Abstract: BACKGROUND Atrial fibrillation in the absence of rheumatic valvular disease is associated with a fivefold to sevenfold increased risk of ischemic stroke. METHODS AND MAIN RESULTS The Stroke Prevention in Atrial Fibrillation Study, a multicenter, randomized trial, compared 325 mg/day aspirin (double-blind) or warfarin with placebo for prevention of ischemic stroke and systemic embolism (primary events), and included 1,330 inpatients and outpatients with constant or intermittent atrial fibrillation. During a mean follow-up of 1.3 years, the rate of primary events in patients assigned to placebo was 6.3% per year and was reduced by 42% in those assigned to aspirin (3.6% per year; p = 0.02; 95% confidence interval, 9-63%). In the subgroup of warfarin-eligible patients (most less than 76 years old), warfarin dose-adjusted to prolong prothrombin time to 1.3-fold to 1.8-fold that of control reduced the risk of primary events by 67% (warfarin versus placebo, 2.3% versus 7.4% per year; p = 0.01; 95% confidence interval, 27-85%).
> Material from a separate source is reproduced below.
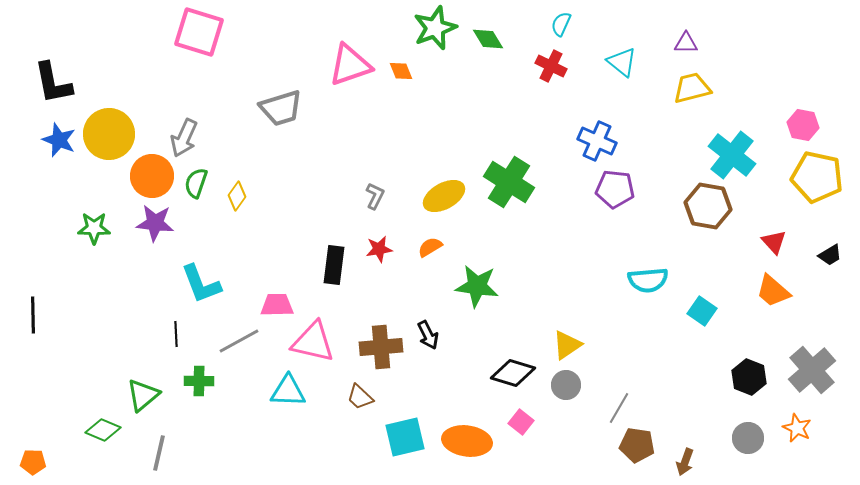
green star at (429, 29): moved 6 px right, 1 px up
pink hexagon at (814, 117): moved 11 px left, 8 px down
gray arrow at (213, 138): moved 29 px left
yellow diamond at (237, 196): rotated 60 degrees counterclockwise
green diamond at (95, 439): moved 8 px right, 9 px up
Primary events or death were reduced 58% (p = 0.01) by warfarin and 32% (p = 0.02) by aspirin. The risk of significant bleeding was 1.5%, 1.4%, and 1.6% per year in patients assigned to warfarin, aspirin, and placebo, respectively. CONCLUSIONS Aspirin and warfarin are both effective in reducing ischemic stroke and systemic embolism in patients with atrial fibrillation. Because warfarin-eligible patients composed a subset of all aspirin-eligible patients, the magnitude of reduction in events by warfarin versus aspirin cannot be compared. Too few events occurred in warfarin-eligible patients to directly assess the relative benefit of aspirin compared with warfarin, and the trial is continuing to address this issue. Patients with nonrheumatic atrial fibrillation who can safely take either aspirin or warfarin should receive prophylactic antithrombotic therapy to reduce the risk of stroke.